4 people's thoughts:

C October 14, 2009 at 4:30 PM  

Oh how i love that picture with the purple flowers. And the new one is gorgeous. I think I saw it on your flickr and was drawn to it. It's funny with your logo on it- it looks like the moon- like she's moonstruck or something :D

The post is very inspiring. I wish I had time to stop and think about the shot, but unfortunately these days everything is shot 'paparazzi style,' with me racing after C trying to get her in the frame before she runs away!

One of these days...

David October 15, 2009 at 3:36 PM  

see, that's why your meant to be a photographer....your images look to be entirely casual, not forced, but you know exactly why a picture is good or not.

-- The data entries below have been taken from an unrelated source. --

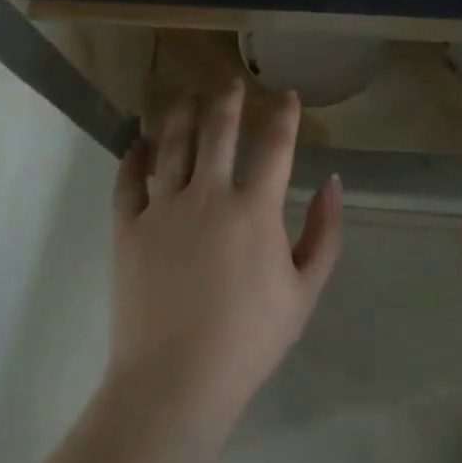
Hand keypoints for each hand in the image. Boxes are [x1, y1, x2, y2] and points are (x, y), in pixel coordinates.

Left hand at [109, 82, 343, 423]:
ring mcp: (163, 208)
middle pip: (218, 132)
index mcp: (254, 209)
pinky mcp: (128, 226)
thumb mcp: (304, 292)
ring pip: (171, 145)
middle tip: (229, 84)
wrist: (177, 378)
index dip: (283, 116)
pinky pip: (128, 180)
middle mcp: (207, 194)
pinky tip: (138, 142)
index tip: (286, 96)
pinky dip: (133, 156)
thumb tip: (333, 184)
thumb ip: (324, 234)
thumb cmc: (249, 339)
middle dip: (227, 102)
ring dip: (181, 116)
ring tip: (186, 98)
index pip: (274, 146)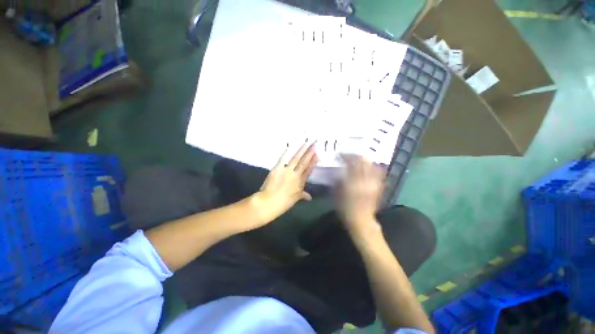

manateelotti October 17, 2009 at 12:57 AM  

I do NOT have the patience you have. :) That's something I realized when I saw you work. :) It is true that it pays off though. I LOVE the black and white shots and the one year baby C shoot is probably my favorite to date. You are so talented and I can't believe you live so far away.

Killermanatee October 17, 2009 at 1:00 PM  

stupid question: Is the header meant to say aires instead of Aries?

Also: I now have a google account! Hooray!